Ein Container ist – laut Definition – ein „Großraumbehälter, der ein einfaches und schnelles Verladen, Befördern, Lagern und Entladen ermöglicht“. Im Falle von Alexander Kluges „Russland-Kontainer“ (absichtlich mit K statt mit C geschrieben, als optische Annäherung an das russische Vokabular) handelt es sich um einen gut 430 Seiten starken Behälter, der assoziativ und ohne inneren Zusammenhang Texte, Zitate, Gedanken und Bildelemente zu nichts geringerem als dem Riesenreich Russland transportiert, um – wie Kluge schreibt – seinem eigenen Land näher zu kommen.

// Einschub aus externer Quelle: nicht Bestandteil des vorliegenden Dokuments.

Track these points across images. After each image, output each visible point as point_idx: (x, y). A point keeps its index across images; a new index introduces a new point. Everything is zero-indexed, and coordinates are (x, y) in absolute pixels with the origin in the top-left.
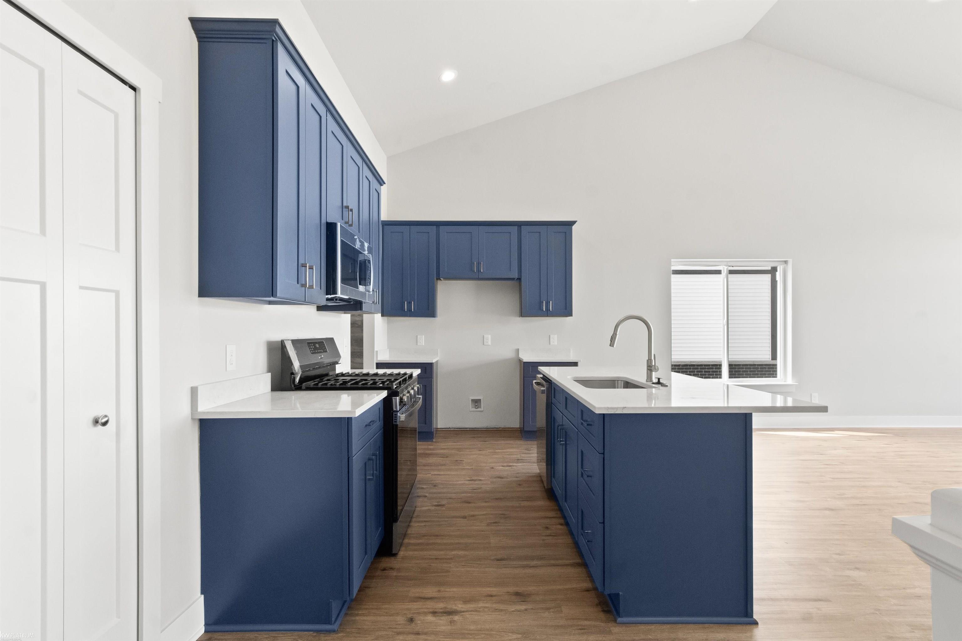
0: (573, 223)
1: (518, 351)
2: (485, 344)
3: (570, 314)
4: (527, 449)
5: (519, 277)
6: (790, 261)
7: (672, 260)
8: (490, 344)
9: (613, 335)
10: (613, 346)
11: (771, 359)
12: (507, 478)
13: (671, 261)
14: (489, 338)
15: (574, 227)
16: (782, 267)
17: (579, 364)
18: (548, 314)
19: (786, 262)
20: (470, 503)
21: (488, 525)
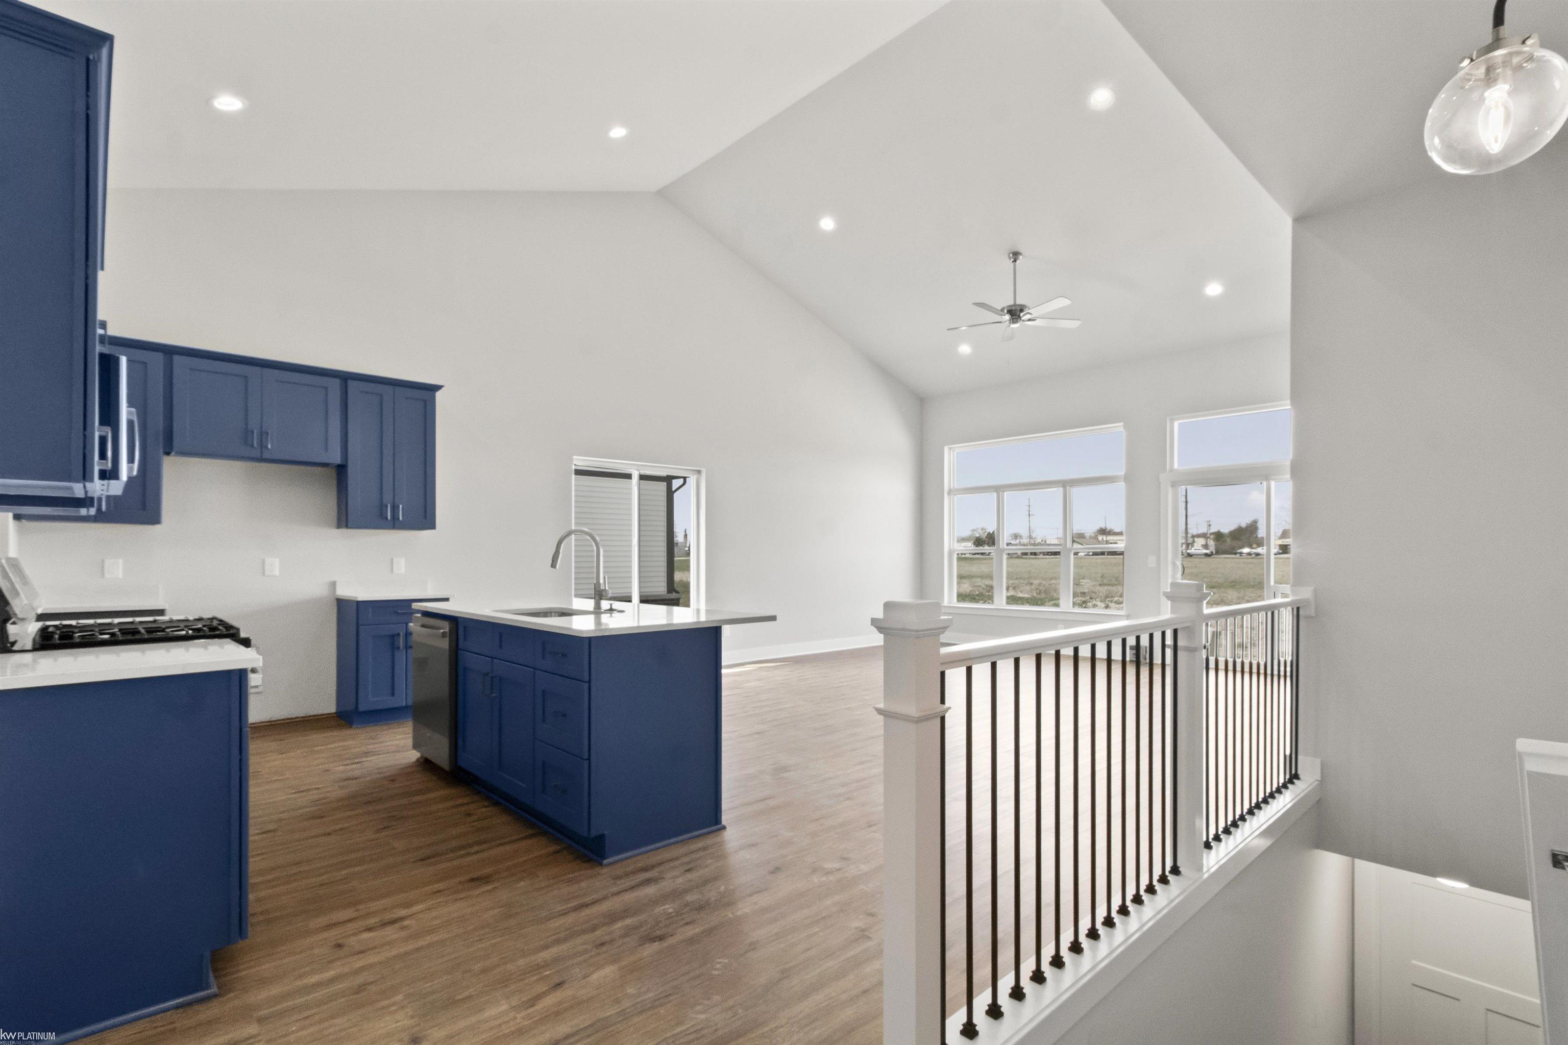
0: (439, 388)
1: (333, 585)
2: (267, 573)
3: (432, 526)
4: (372, 738)
5: (344, 463)
6: (704, 470)
7: (574, 457)
8: (277, 573)
9: (555, 553)
10: (555, 568)
11: (666, 592)
12: (365, 777)
13: (572, 458)
14: (274, 565)
15: (438, 394)
16: (695, 477)
17: (450, 599)
18: (395, 524)
19: (699, 472)
20: (322, 817)
21: (378, 831)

Kluges breit aufgestellte poetisch-literarische Fähigkeiten und sein vielfältiges Angebot an Genres umfassen eine enorme Spannweite an Erzähl-Stücken, um sich dem gigantischen Land anzunähern. Dabei werden viele Strukturen des „Schöner-Scheiterns“ und der „unfreiwilligen Komik“ sichtbar. Kluges Berichtelemente reichen von Winterwüste bis Zirkus, von Zar Alexander bis Antropow. Und immer wieder Weltraum, eines der wichtigsten Forschungsthemen der ehemaligen UdSSR und als Oben-Unten-Bild das Paradebeispiel unserer menschlichen Hybris. Denn Bild und Bildwerke (also Filme) hat es natürlich auch zur Genüge in Alexander Kluges „Kontainer“. Im Anhang kann man sich über QR-Codes mit Filmen und Filmschnipseln aus Kluges filmischem Œuvre versorgen. Auch wenn schon einige Texte und Erzählstücke in seinen älteren Werken aufgeschienen sind – wie zum Beispiel „Kongs große Stunde“ von 2015 –, fragt man sich unweigerlich, wo mag er, der 88-jährige Wahlmünchner, nur all die Fundstücke her haben? Eine Wundertüte.

Alexander Kluge: Russland-Kontainer.
Mitarbeit: Thomas Combrink.
436 S., gebunden, Suhrkamp Verlag, Berlin 2020.